Your communications efforts are only effective when they actually reach their target audience. Granicus is continually working to ensure that the critical information your organization distributes reaches your constituents and stakeholders through a multitude of deliverability strategies.
Using active whitelist management, maintaining clean email lists, and adhering to industry best practices, Granicus is steadily taking efforts to be sure your subscribers are receiving your communications. Some of the best practices Granicus employs are known as DomainKey Identified Mail, or DKIM, and Domain-based Message Authentication Reporting and Conformance, or DMARC.
Table of Contents
What Is DKIM?
The acronym DKIM stands for DomainKey Identified Mail, which is a method of digital verification used to ensure that an email message is authentically associated with the domain name it is sent from.
How Does DKIM Work?
DKIM works by adding a unique and hidden key to both an email and the DNS (Domain Name Server) attached to that email’s from address. Email service providers verify that this token matches in both locations, in order to verify that the message is indeed coming from the location it claims.
Currently, all outbound emails sent from Granicus have an encrypted token attached to their header. Emails from organizations that use one of Granicus’s sending domains (i.e. public.govdelivery.com) will have a token that matches the token on Granicus’s DNS. Emails from organizations that send email from their own domain name will have a token that will match the token they added to their own organization’s DNS.
What Are the Benefits of DKIM?
At Granicus, our deliverability rate is first class, and we are working daily to continue our tradition of the highest deliverability rate in the industry. With DKIM, we have implemented a best practice that gives email service providers better confidence in our messaging. This translates to more emails being delivered into the inboxes of more members of the public.
DKIM also increases Granicus’s reputation as a bulk mail sender, meaning emails get delivered faster. Lastly, as government agencies depend on being authoritative and secure, DKIM creates another protective layer in which malicious senders who might attempt to impersonate or send an email as an organization will be weeded out even more efficiently by this verification system.
What is DMARC?
The acronym DMARC stands for Domain-based Message Authentication Reporting and Conformance, which is a text record on domain that advises mail clients how to handle to email sent from that domain if it does not pass the DMARC test. This additional security measure builds on the existing security measures of SPF and DKIM records helps to protect your domain from spoofing and ensure successful delivery of your communications.
How Does DMARC Work?
When email is received by a mail provider, they perform what is known as a DNS lookup on the sending domain for the email. When performing this lookup, mail providers check to verify SPF records and DKIM are present and that the records for the sending domain match the information for the email sender (e.g. that SPF and DKIM “pass” when checked). A DMARC policy tells a mail server what to do if the SPF check (and in some cases the DKIM check) fail to pass. Please note that while DMARC technically only requires SPF records to be validated to pass, some mail clients, including Gmail, require that both SPF and DKIM align to “pass” a DMARC test.

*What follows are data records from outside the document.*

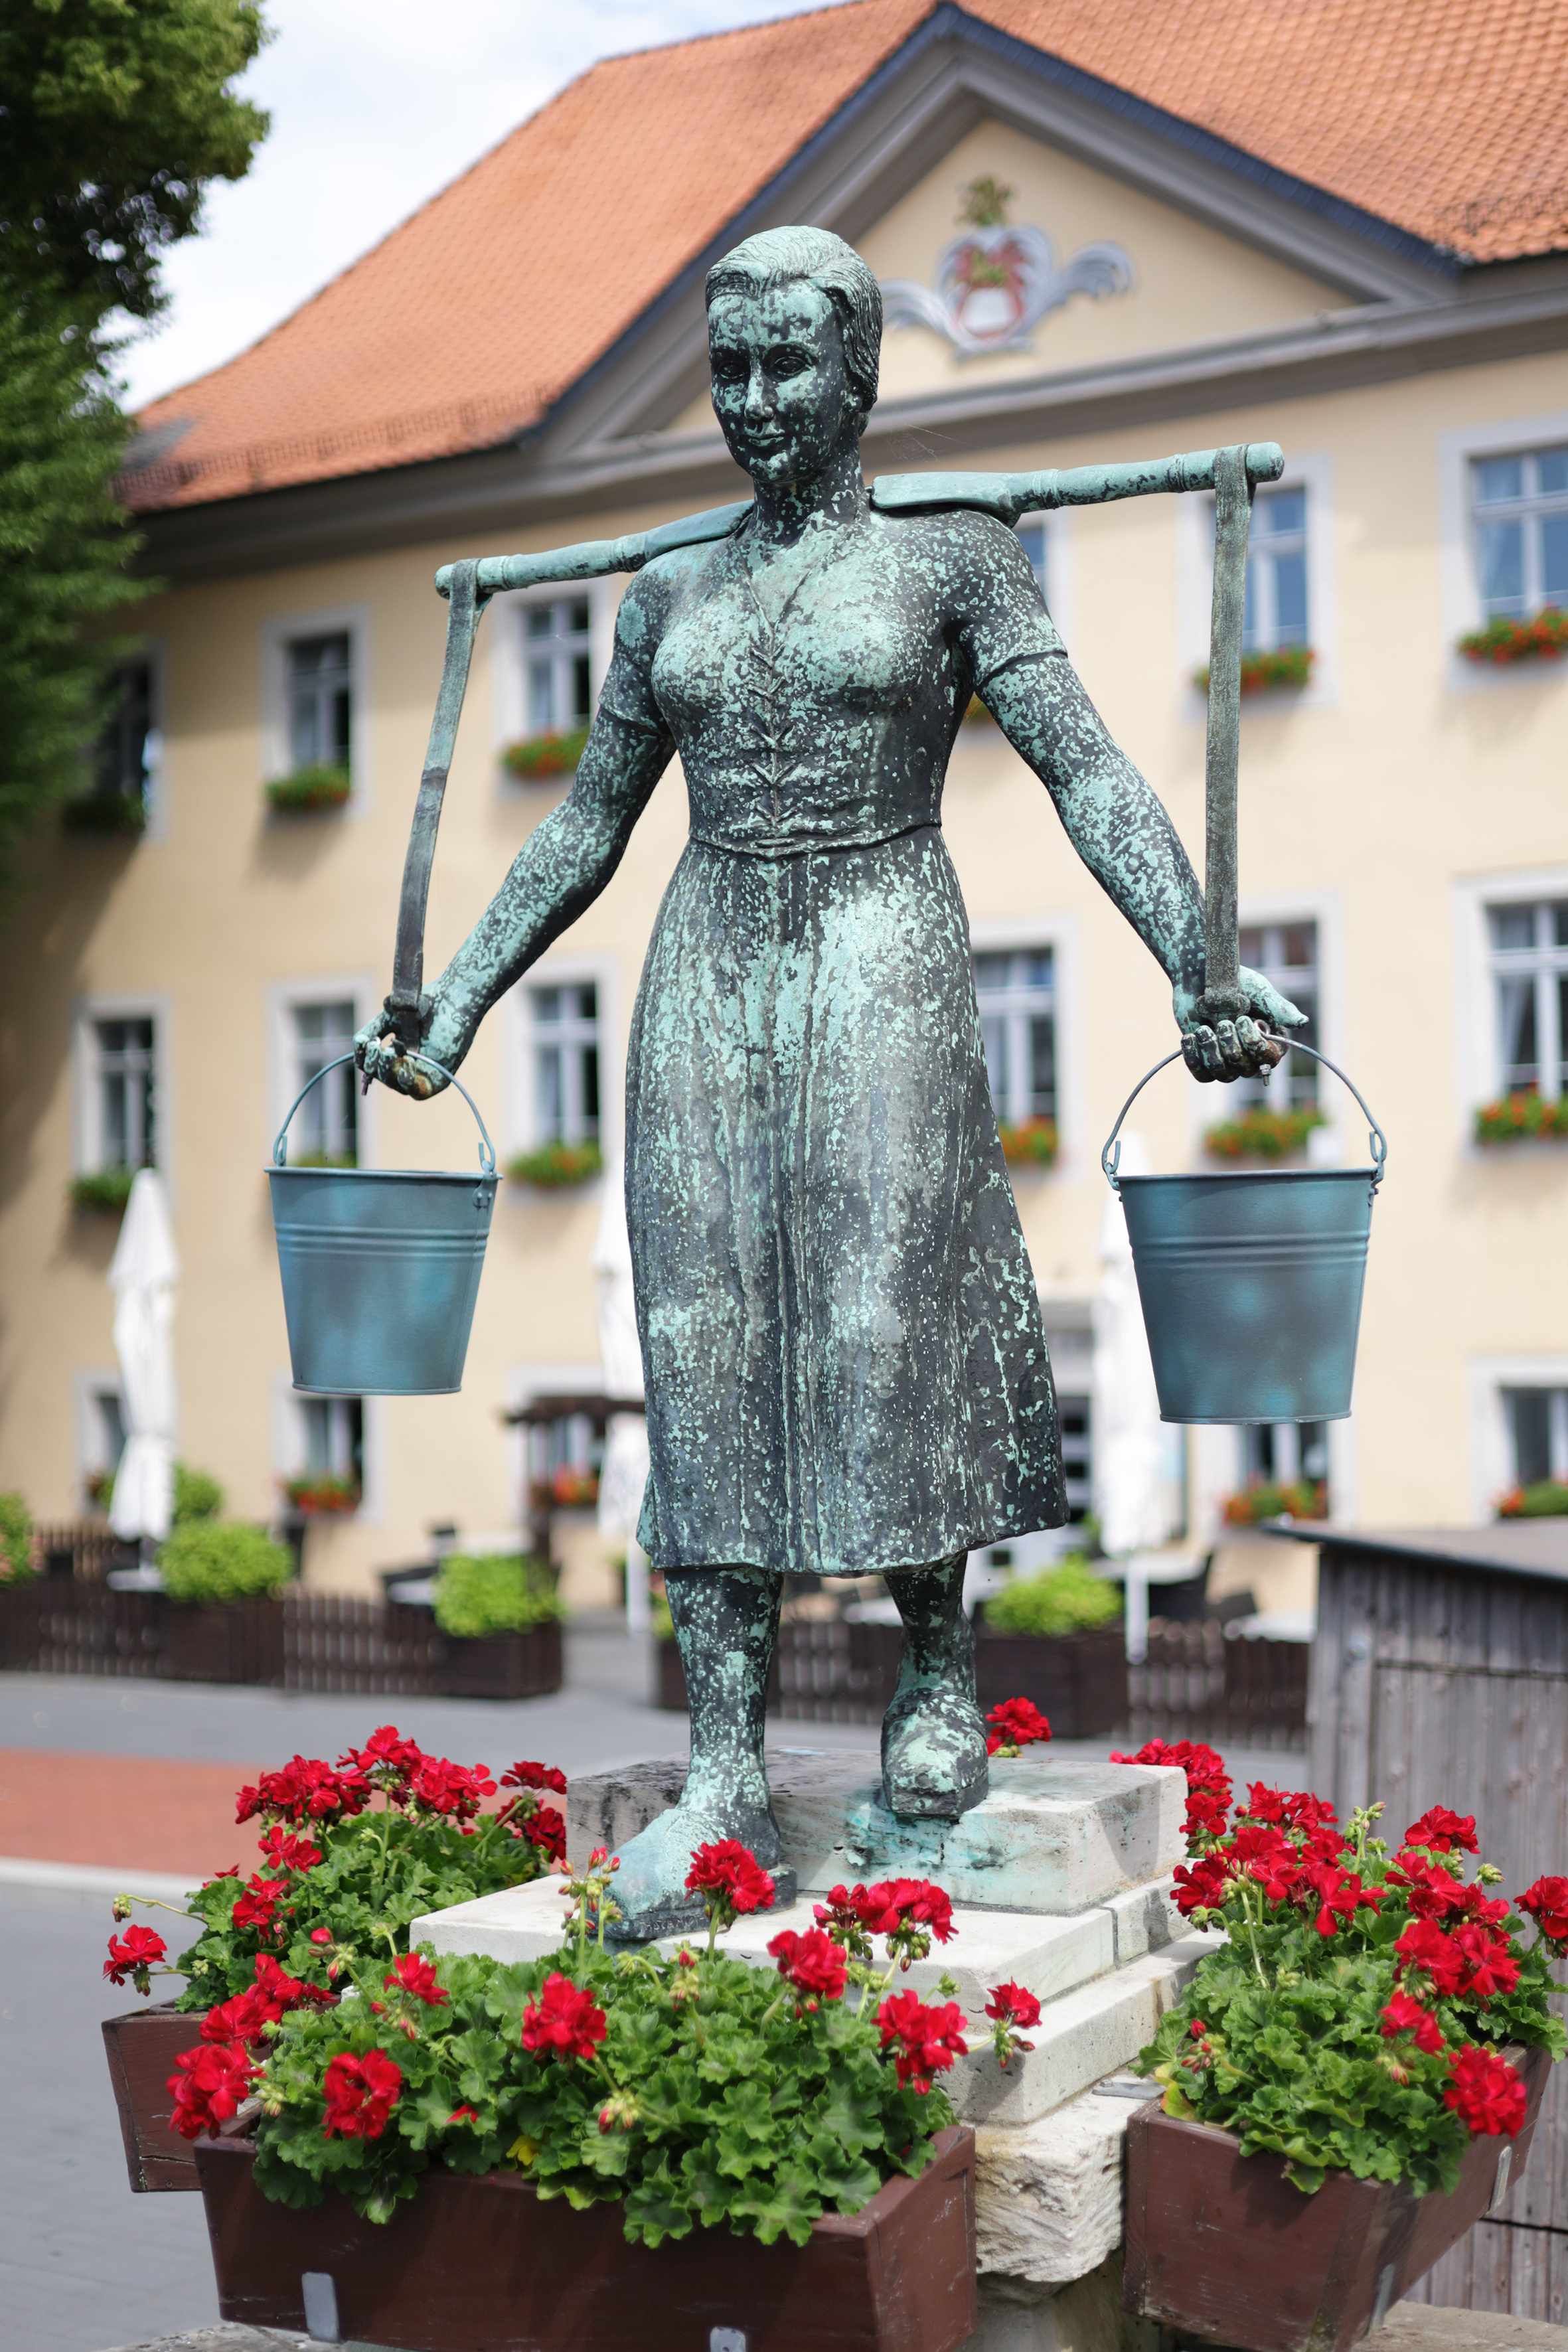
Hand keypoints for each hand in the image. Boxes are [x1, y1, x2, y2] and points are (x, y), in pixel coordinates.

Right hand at [353, 994, 467, 1099]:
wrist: (452, 998)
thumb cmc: (426, 1005)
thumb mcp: (390, 1018)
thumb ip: (371, 1031)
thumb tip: (358, 1045)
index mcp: (397, 1053)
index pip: (375, 1066)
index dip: (365, 1059)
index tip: (366, 1043)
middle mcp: (410, 1066)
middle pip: (383, 1077)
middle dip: (374, 1065)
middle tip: (376, 1046)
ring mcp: (423, 1075)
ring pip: (396, 1085)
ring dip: (387, 1070)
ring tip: (388, 1050)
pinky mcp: (438, 1081)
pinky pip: (417, 1091)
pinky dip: (407, 1079)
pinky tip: (406, 1061)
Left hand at [1173, 966, 1305, 1083]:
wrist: (1200, 975)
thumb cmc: (1235, 981)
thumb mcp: (1260, 992)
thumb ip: (1279, 1009)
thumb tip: (1302, 1022)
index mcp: (1270, 1040)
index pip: (1269, 1059)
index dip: (1255, 1045)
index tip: (1243, 1020)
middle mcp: (1251, 1054)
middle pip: (1245, 1070)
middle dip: (1231, 1045)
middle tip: (1222, 1021)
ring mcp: (1227, 1058)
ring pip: (1223, 1074)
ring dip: (1212, 1049)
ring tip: (1204, 1027)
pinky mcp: (1205, 1059)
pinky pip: (1202, 1074)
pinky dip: (1194, 1058)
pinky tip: (1190, 1037)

A DMARC record is made up primarily of two parts, a policy (for how to handle emails that fail the DMARC test) and reporting (where to send DMARC email reports to). A policy can be one of the following:
- None – When “None” is set, no special action is taken on emails that fail to pass the DMARC test.
- Quarantine – When an email is received and fails to pass the DMARC test, the mail provider will (typically) place that email into the subscriber’s spam box.
- Reject – When an email is received and fails to pass the DMARC test, the mail provider will reject the message, not allowing delivery to the subscriber.
If implementing DMARC for the first time it is highly recommended to set a policy of “None” initially and only updating to “Quarantine” or “Reject” once DMARC reports have been reviewed and any domain record issues have been resolved.
The last part of a DMARC record indicates where to send DMARC reports to. Mail providers (e.g. Gmail) will send a report of emails received from your domain and whether they failed or passed the DMARC test.
What are the Benefits of DMARC?
In addition to some mail providers (Gmail) now requiring DMARC policies for bulk senders, DMARC adds an extra layer of protection against the spoofing of your emails. This helps to improve your sending reputation (helping to ensure successful delivery of communications) but also helps to prevent misuse of your domain for malicious activities such as phishing or spam.
How to Add DMARC?
If you are using an @public.govdelivery.com domain for sending from govDelivery then you already covered by the DMARC policy on the govdelivery.com domain(s).
If you are using a custom domain, e.g. @subscriptions.youragency.gov for sending from GovDelivery, then the DMARC record will need to be added to your domain by the individuals in your org responsible for managing DNS records. Unlike many other DNS records, DMARC will apply to sub-domains unless specifically modified to not do so. This means that if your top-level domain (in the example above this would be “youragency.gov”) has a DMARC record then your sub-domain may inherit that record as well. For DMARC, Granicus Support does not need to provide any records in order to update the DNS record.